Friday, May 9, 2014 - 5:00 pm

The ability to instrument and interrogate data as it moves through a processing pipeline is fundamental to effective machine learning at scale. Applied in this capacity, information visualization technologies drive product innovation, shorten iteration cycles, reduce uncertainty, and ultimately improve the performance of predictive models. It can be challenging, however, to understand where in a workflow to employ data visualization, and, once committed to doing so, developing revealing visualizations that suggest clear next steps can be similarly daunting.

In this talk we’ll describe the role that information visualization technologies play in the LinkedIn data science ecosystem, and explore best practices for understanding the structure of large-scale data in a production environment.
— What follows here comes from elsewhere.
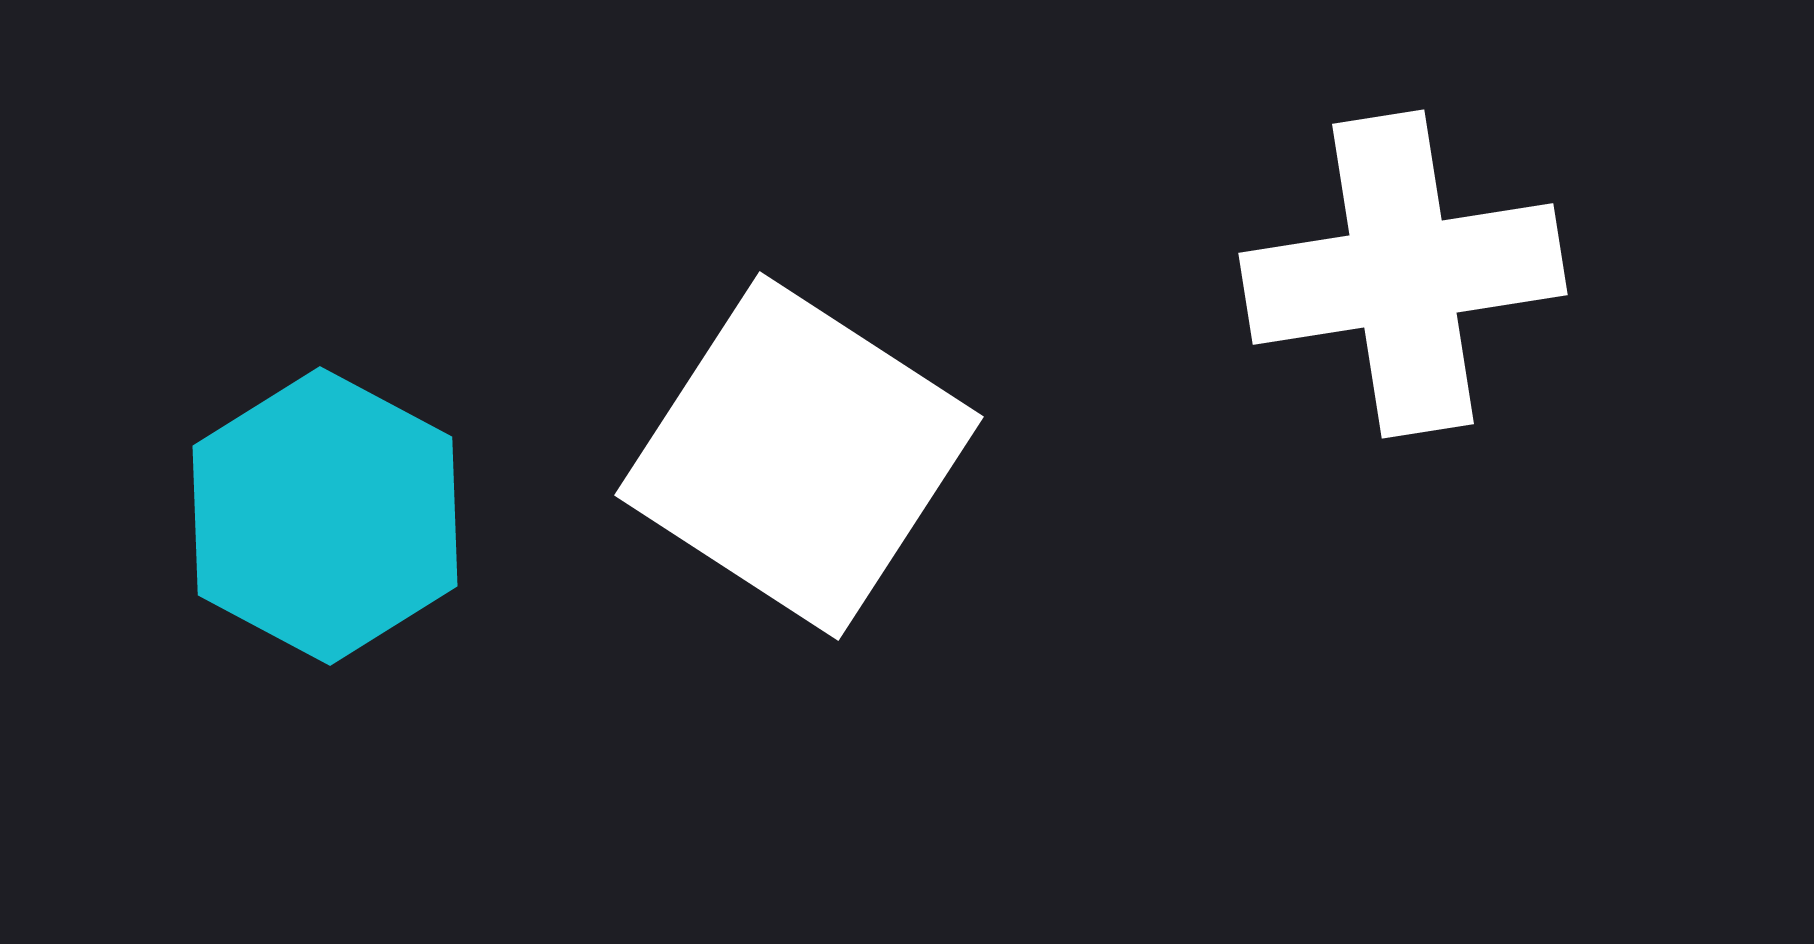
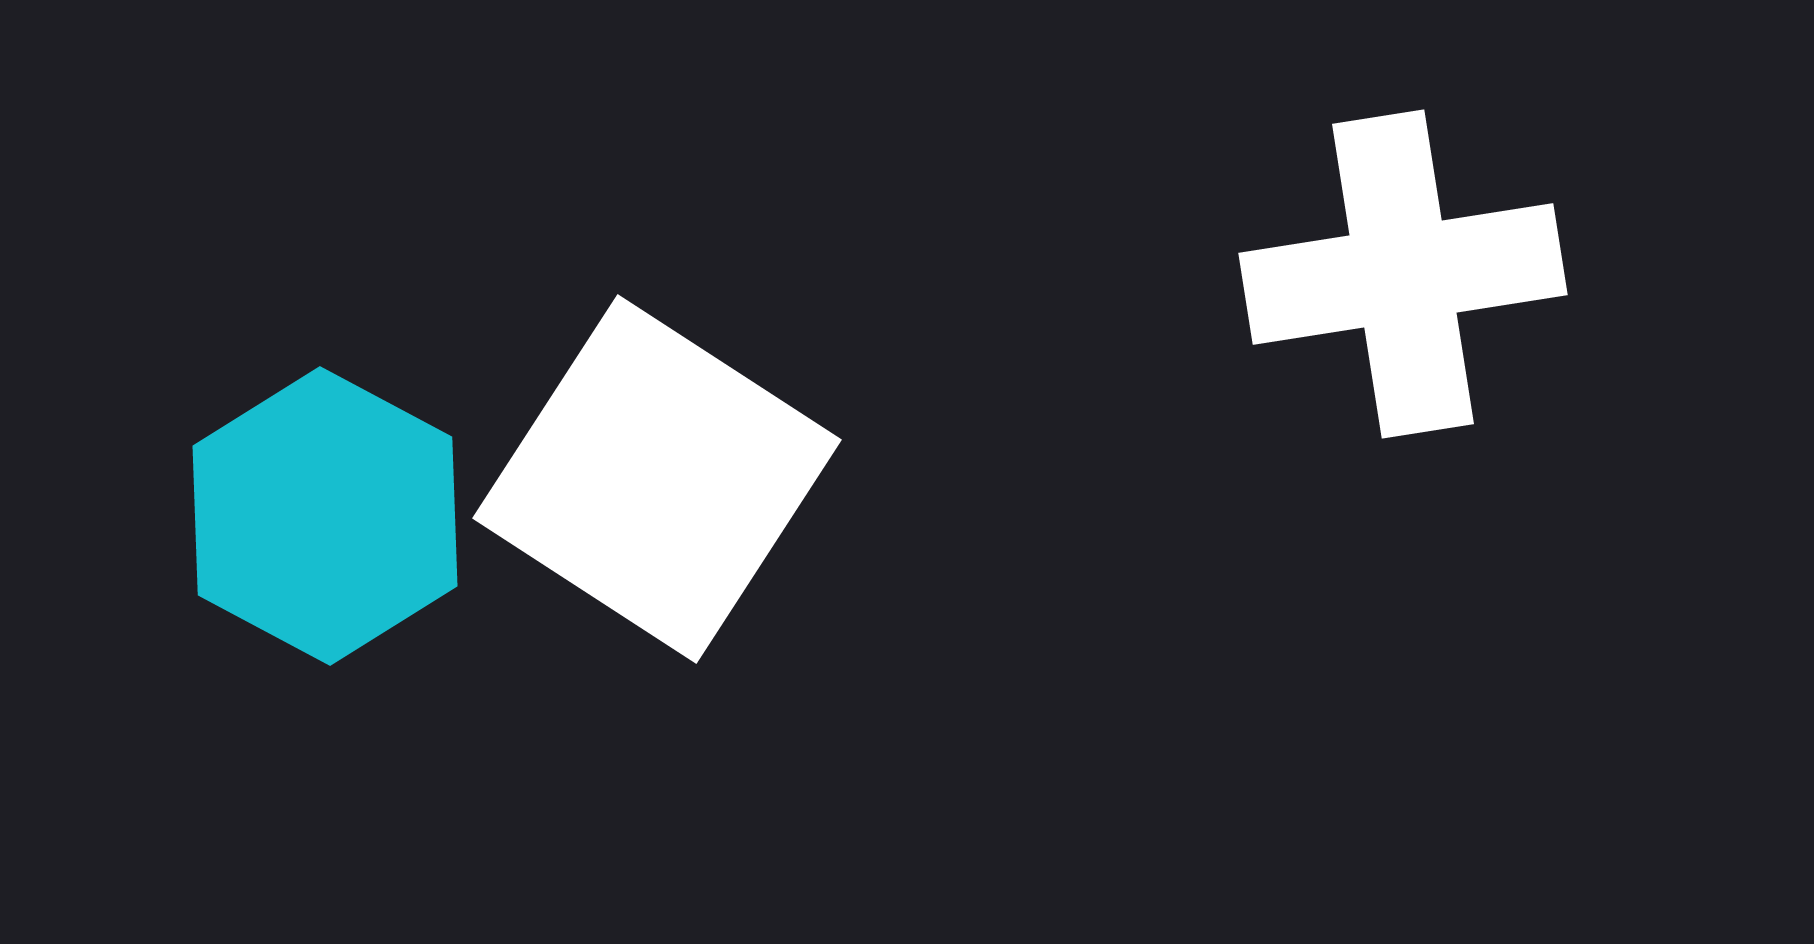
white square: moved 142 px left, 23 px down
From hypothesis generation and feature development to model evaluation and tooling, visualization is at the heart of LinkedIn’s machine learning workflows, enabling our data scientists to reason and communicate more effectively. Broken down into clear, structured insights based on proven technology and workflow patterns, this talk will help you understand how to apply information visualization to the analytical challenges you encounter every day.

Senior Data Scientist
LinkedIn

A senior data scientist at LinkedIn, Michael Conover develops machine-learning infrastructure that leverages the relationships and behavior of hundreds of millions of individuals. He has a Ph.D. from Indiana University in complex systems analysis with a focus on information propagation in large-scale social networks. His research interests run towards understanding the political process and the structure of economic opportunity, and his work has appeared in the New York Times, the Wall Street Journal, Science, and MIT Technology Review and on National Public Radio.